Lets look at two examples:

First, if we add a “country” column to the “persons” table we created for the 1NF.

| person_id | name | country  |
|         1 | Joe  | France   |
|         2 | Anna | England  |

This looks fine at first glance, but if you look closer, the name of the country does not belong in this table.

Consider what happens if you are asked to list ALL possible countries. (E.g. for a drop-down box on a website.) The problem with that is, because the countries are dependent on a person to exist, the design will only allow us to list countries of people that exist in the database. No country that does not have a representative in the person table can exist in the database.

The solution for this is to move the country out of the table, into it’s own table, and add a Foreign Key to the person table that references the country the person belongs to:

+------------+     +------------+
| person     |     | country    |
+------------+     +------------+
| person_id  |  |-1| country_id |
| name       |  |  | name       |
| country_id |*-|  +------------+

Now you can list all the countries in the country table, and just link the persons to their respective countries.

Second, to address another common 3NF conformance issue, if we wanted to add more than just the country name for each person. If we were to add the city and address info as well, it might looks something like:

| person_id | name | country  | city   | address          |
|         1 | Joe  | France   | Paris  | Eiffel blwd. 101 |
|         2 | Anna | England  | London | English road 302 |

This is basically the same problem we had with the previous example, but we have added two more columns, neither of which belong in this table either. So, lets try to apply the same solution as last time, but this time move all three location items into a location table, and link the location to the person:

+-------------+     +-------------+
| person      |     | location    |
+-------------+     +-------------+
| person_id   |  |-1| location_id |
| name        |  |  | country     |
| location_id |*-|  | city        |
+-------------+     | address     |

This is better, but can you spot the problem?

As you remember, to reach 3NF no field can depend on anything but the PK of the table. But if you look at the location table, notice that “address” depends not only on the PK, but on the “city” field as well. (If the city field changes, so must the address field). The same applies to the city field; it depends on the country field.

This means that, in order to reach 3NF, you need to move country, city and address all into their own tables, each linked to each other. The address table should be linked to the person, the city table linked to the address table, and finally the country table linked to the city table.

+-------------+     +------------+
| person      |     | address    |
+-------------+     +------------+
| person_id   |  |-1| address_id |
| location_id |*-|  | city_id    |*-|
| name        |     | name       |  |
+-------------+     +------------+  |
+------------+     +------------+   |
| country    |     | city       |   |
+------------+     +------------+   |
| country_id |1-|  | city_id    |1--|
| name       |  |-*| country_id |
+------------+     | name       |

Now this design is in 3NF, and could be considered “normalized”.

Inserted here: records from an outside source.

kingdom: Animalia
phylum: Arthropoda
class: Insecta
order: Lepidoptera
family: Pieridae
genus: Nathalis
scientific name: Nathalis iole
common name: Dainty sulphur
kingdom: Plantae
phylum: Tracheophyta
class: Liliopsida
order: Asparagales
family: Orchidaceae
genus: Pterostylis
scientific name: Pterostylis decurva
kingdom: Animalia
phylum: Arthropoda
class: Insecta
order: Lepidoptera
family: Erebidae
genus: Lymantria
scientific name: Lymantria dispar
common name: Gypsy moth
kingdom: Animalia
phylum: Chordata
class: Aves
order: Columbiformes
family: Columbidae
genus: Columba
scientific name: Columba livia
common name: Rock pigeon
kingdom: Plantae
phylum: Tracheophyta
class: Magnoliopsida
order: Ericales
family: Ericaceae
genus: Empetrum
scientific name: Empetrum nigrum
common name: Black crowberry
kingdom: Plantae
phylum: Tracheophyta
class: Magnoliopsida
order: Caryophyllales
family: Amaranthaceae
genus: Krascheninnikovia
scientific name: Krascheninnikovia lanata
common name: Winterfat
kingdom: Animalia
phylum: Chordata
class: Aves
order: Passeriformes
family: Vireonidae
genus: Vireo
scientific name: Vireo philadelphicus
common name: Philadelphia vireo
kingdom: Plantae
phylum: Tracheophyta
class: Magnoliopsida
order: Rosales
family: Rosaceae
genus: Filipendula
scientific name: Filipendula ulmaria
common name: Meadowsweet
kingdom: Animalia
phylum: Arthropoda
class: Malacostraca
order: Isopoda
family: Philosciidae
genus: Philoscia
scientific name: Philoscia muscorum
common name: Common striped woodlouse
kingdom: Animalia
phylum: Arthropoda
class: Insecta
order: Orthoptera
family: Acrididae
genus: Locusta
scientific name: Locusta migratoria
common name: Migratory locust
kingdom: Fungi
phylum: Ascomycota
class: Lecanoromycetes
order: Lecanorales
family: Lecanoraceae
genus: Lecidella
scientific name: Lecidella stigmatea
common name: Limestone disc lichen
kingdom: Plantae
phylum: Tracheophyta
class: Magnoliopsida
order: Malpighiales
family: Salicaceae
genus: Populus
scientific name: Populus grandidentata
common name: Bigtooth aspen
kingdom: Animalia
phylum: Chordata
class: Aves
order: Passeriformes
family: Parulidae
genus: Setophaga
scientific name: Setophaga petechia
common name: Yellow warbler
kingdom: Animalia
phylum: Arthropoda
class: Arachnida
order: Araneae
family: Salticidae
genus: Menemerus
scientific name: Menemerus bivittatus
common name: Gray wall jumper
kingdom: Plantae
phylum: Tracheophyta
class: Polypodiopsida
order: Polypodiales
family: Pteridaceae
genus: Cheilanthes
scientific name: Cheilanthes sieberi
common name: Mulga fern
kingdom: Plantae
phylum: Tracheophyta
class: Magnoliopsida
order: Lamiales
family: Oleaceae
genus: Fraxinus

It’s should be mentioned that in some cases, putting your tables into 3NF can have a negative effect on the performance and usability of the table. Like, for example, in the latest example. Before normalizing the table, you could query all the data from the single table with a simple SELECT query. After normalizing it, fetching the exact same result requires three JOINs.

My point is this; normalization is a design goal. It may not always be the practical solution. It may in fact be impractical in certain situations to design fully normalized tables. If performance and resource conservation matters a great deal more to you than data integrity, then you may well be better of aiming for a lower NF level. I would advice you to ALWAYS make sure you tables are in 1NF, but beyond that you must judge the situation for yourself.

I can only say that in 99% of cases, you are be better of at least trying to go for the 3NF. It may spare you some otherwise wasted efforts later on.

In any case, I hope this has been helpful.